According to market observers, it was also so strong because the decision of the OPEC+ countries caught investors completely unprepared. “Quite a few market observers may have initially thought of a belated April Fool’s joke,” commented commodities expert Carsten Fritsch from Commerzbank. Prices continued to rise today – albeit at a much slower pace than earlier in the week.

What does this mean for consumers?

With a time lag, the increase in oil prices on the world market should also drive up fuel prices at filling stations. In the case of heating oil, on the other hand, consumers are helped by the approaching end of the heating season. Many homeowners can wait until oil prices are lower before filling up their heating oil tanks.

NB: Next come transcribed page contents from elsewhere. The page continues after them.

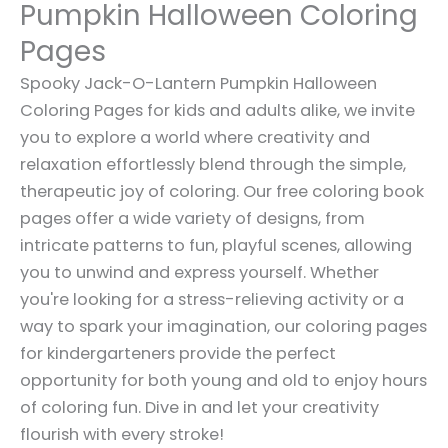
Pumpkin Halloween Coloring
Pages
Spooky Jack-O-Lantern Pumpkin Halloween
Coloring Pages for kids and adults alike, we invite
you to explore a world where creativity and
relaxation effortlessly blend through the simple,
therapeutic joy of coloring. Our free coloring book
pages offer a wide variety of designs, from
intricate patterns to fun, playful scenes, allowing
you to unwind and express yourself. Whether
you're looking for a stress-relieving activity or a
way to spark your imagination, our coloring pages
for kindergarteners provide the perfect
opportunity for both young and old to enjoy hours
of coloring fun. Dive in and let your creativity
flourish with every stroke!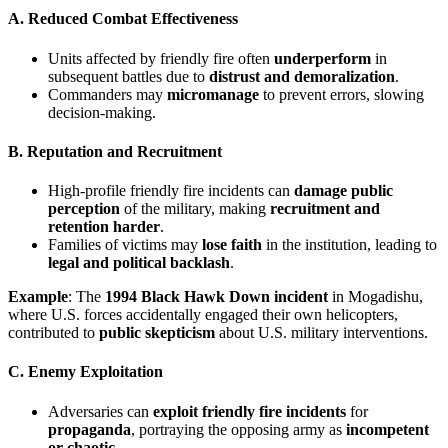
A. Reduced Combat Effectiveness
Units affected by friendly fire often
underperform
in
subsequent battles due to
distrust and demoralization
.
Commanders may
micromanage
to prevent errors, slowing
decision-making.
B. Reputation and Recruitment
High-profile friendly fire incidents can
damage public
perception
of the military, making
recruitment and
retention harder
.
Families of victims may
lose faith
in the institution, leading to
legal and political backlash
.
Example
: The
1994 Black Hawk Down incident
in Mogadishu,
where U.S. forces accidentally engaged their own helicopters,
contributed to
public skepticism
about U.S. military interventions.
C. Enemy Exploitation
Adversaries can
exploit friendly fire incidents
for
propaganda
, portraying the opposing army as
incompetent
or chaotic
.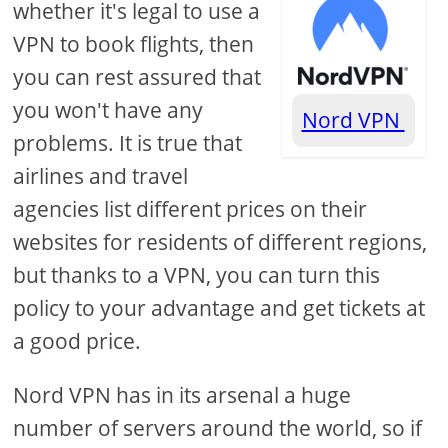
whether it's legal to use a
VPN to book flights, then
you can rest assured that
you won't have any
Nord VPN
problems. It is true that
airlines and travel
agencies list different prices on their
websites for residents of different regions,
but thanks to a VPN, you can turn this
policy to your advantage and get tickets at
a good price.
Nord VPN has in its arsenal a huge
number of servers around the world, so if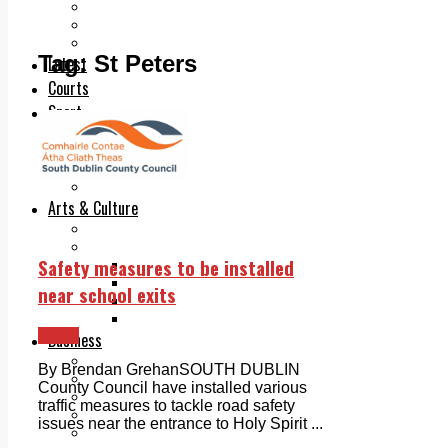
Add us as a preferred source on Google
Follow Us On WhatsApp
Follow us on Reddit
Tag:
St Peters
Latest
Courts
Sport
Sports Awards 2026
Sports Star 2026
Sports Team 2026
Community Health
Arts & Culture
Echo Rewind
Mad Mag >
Safety measures to be installed
The Mad Editor, Edition 1
The Mad Editor, Edition 2
near school exits
The Mad Editor Edition 3
The Mad Editor Edition 4
News
Business
Property
By Brendan GrehanSOUTH DUBLIN
Motoring
County Council have installed various
Jobs & Education
traffic measures to tackle road safety
LEO South Dublin
issues near the entrance to Holy Spirit ...
Sponsored Content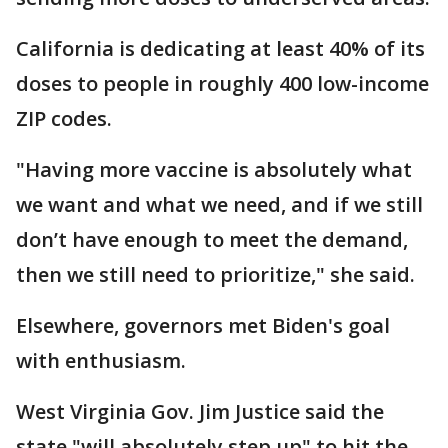
California is dedicating at least 40% of its
doses to people in roughly 400 low-income
ZIP codes.
"Having more vaccine is absolutely what
we want and what we need, and if we still
don’t have enough to meet the demand,
then we still need to prioritize," she said.
Elsewhere, governors met Biden's goal
with enthusiasm.
West Virginia Gov. Jim Justice said the
state "will absolutely step up" to hit the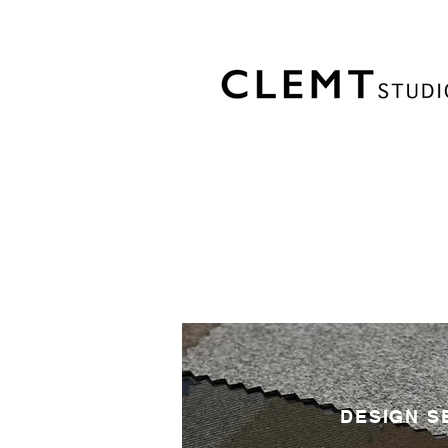
DESIGN S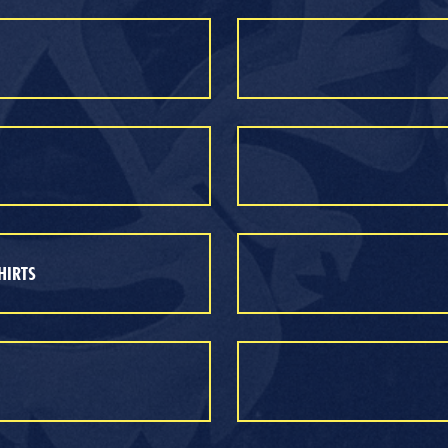
HIRTS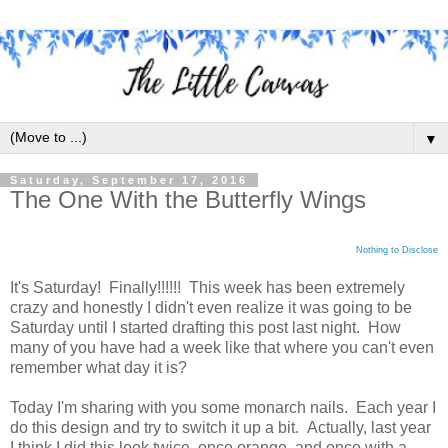
▼
Saturday, September 17, 2016
The One With the Butterfly Wings
Nothing to Disclose
It's Saturday! Finally!!!!!! This week has been extremely
crazy and honestly I didn't even realize it was going to be
Saturday until I started drafting this post last night. How
many of you have had a week like that where you can't even
remember what day it is?
Today I'm sharing with you some monarch nails. Each year I
do this design and try to switch it up a bit. Actually, last year
I think I did this look twice, once orange, and once with a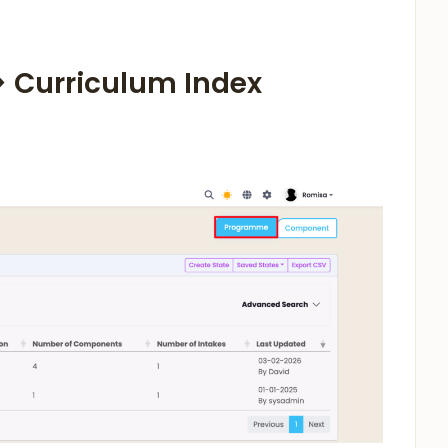
 > Curriculum Index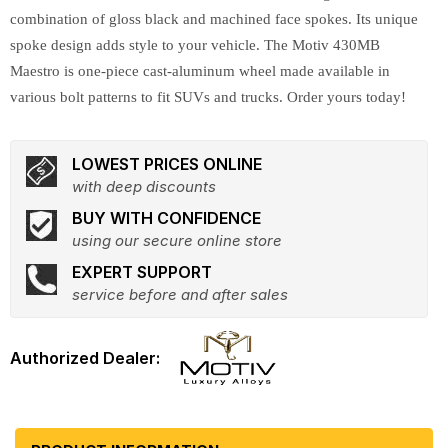
combination of gloss black and machined face spokes. Its unique
spoke design adds style to your vehicle. The Motiv 430MB
Maestro is one-piece cast-aluminum wheel made available in
various bolt patterns to fit SUVs and trucks. Order yours today!
LOWEST PRICES ONLINE
with deep discounts
BUY WITH CONFIDENCE
using our secure online store
EXPERT SUPPORT
service before and after sales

Without a doubt, the subsidy policy of OPEC+ is aimed at higher prices on the world market and, as a result, at higher costs for consumers in western industrialized countries. However, the subsidy policy is also a risk for the oil states: the higher the prices for fuel and heating oil rise, the more attractive alternatives such as e-cars and heat pumps become.

Is inflation rising again now?

The throttling of production and the associated rise in oil prices are making the central banks’ fight against inflation more difficult. Important central banks such as the ECB and the US Federal Reserve have been raising interest rates for months in order to get high inflation under control. The American central banker James Bullard had admitted that the reduction in production would not make the Fed’s job any easier.

However, it is still unclear whether the OPEC+ decision will have a lasting effect on consumer prices – especially since energy prices have lost weight in the development of general inflation. In the meantime, prices for services and food have a larger share. Energy costs are therefore likely to take a back seat to future interest rate decisions by monetary watchdogs.